Not compact embedding

• Nov 20th 2011, 01:44 AM
AlexanderW
Not compact embedding
Hi,

how to prove, that for $n=1$ and $\Omega:=(0,1)$ the embedding $C^0(\overline{\Omega}) \to L^2(\Omega)$ is not compact?

I've got a hint, to use the sequence $f_k(x)=\sin(\pi k x)$ with $k \in \mathbb N$. So, I should prove, that the space is not sequentially compact.

Bye,
Alexander
• Nov 20th 2011, 04:03 AM
girdav
Re: Not compact embedding
The sequence $\{f_k\}$ is weakly convergent in $C^0(\overline{\Omega})$ but it's not strongly convergent in $L^2(\Omega)$.
• Nov 20th 2011, 02:13 PM
Jose27
Re: Not compact embedding
An argument without weak topologies would be: $\| f_k\| _{C^0} = 1$, but $\| f_k\|_{L^2} = 2\pi$ (I think, haven't checked this is the correct value, the fact is that this norm is constant) and $f_k$ is orthogonal in $L^2$.
• Nov 21st 2011, 02:32 AM
AlexanderW
Re: Not compact embedding
Hi,
thank you for your hints. By definition, a sequence $\{x_k\}$ in a banach space $X$ is weakly convergent to an element $x\in X$ , if $f(x_k) \to f(x)$ for every $f \in X^*$, where $X^*$ denotes the dual space of $X$.

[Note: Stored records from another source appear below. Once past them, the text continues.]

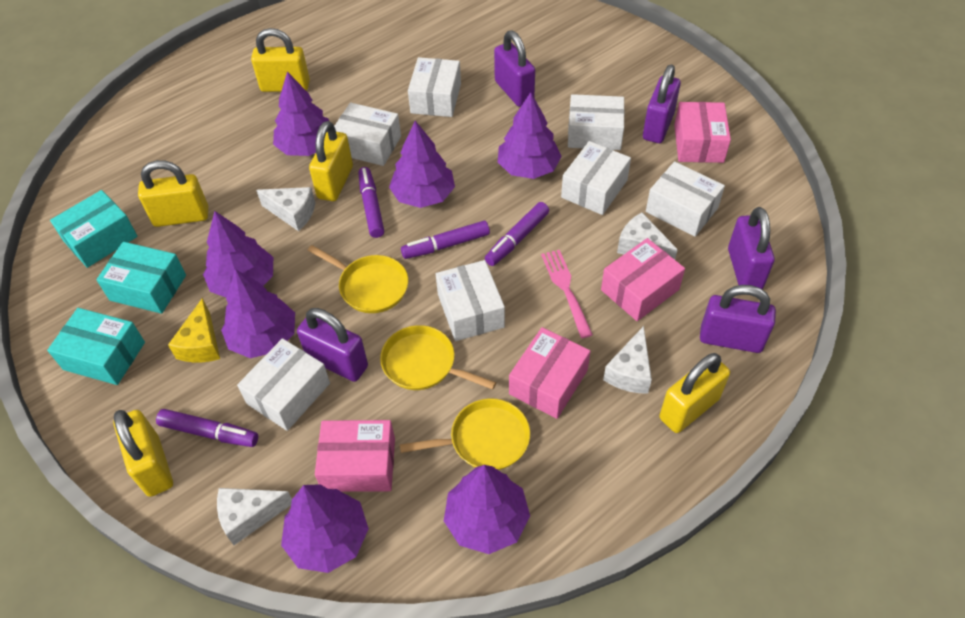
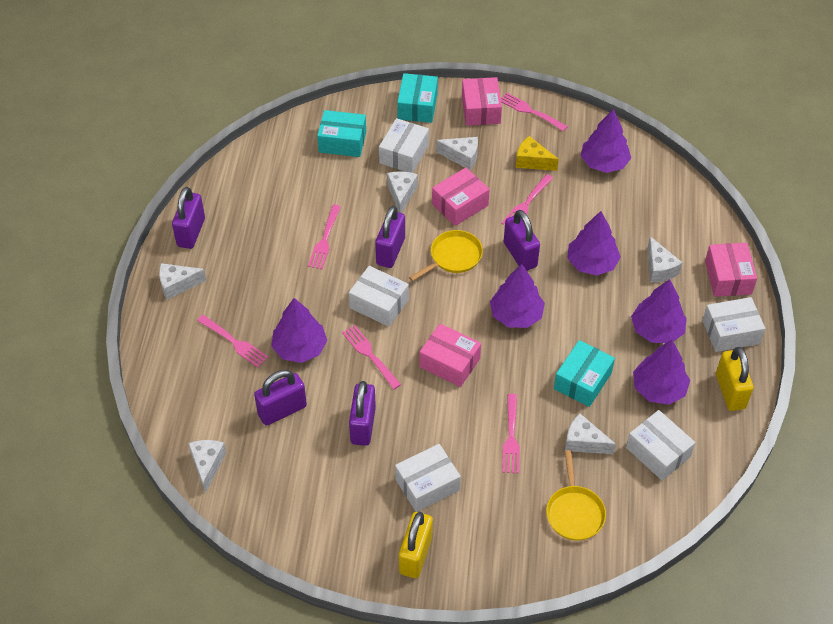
pink fork: 1 -> 6
purple marker: 4 -> 0
purple tree: 7 -> 6
white box: 7 -> 5
white cheese: 4 -> 6
yellow padlock: 5 -> 2
yellow pan: 3 -> 2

The dual space of $C^0([0,1])$ is the space of all linear functions $C^0([0,1]) \to \mathbb R$. So I have to prove that there exists a $f$, with $g(f_k)= g(\sin (\pi k))\rightarrow g(f)$ for all $g:C^0([0,1]) \to \mathbb R$ ?
( $f_k(x)=\sin(\pi k x)$)
How to find this $f$?

Now to the other statement:
Do I have to prove that there is no $\widetilde{f}$ with $\left \| \sin(\pi k) - \widetilde{f}\right \|_2 \to 0$ ?

Bye,
Alexander
• Nov 21st 2011, 12:59 PM
girdav
Re: Not compact embedding
You can show that $\{f_k\}$ converges weakly to $0$. Then use the characterization of the dual space of $C^0(\overline{\Omega})$.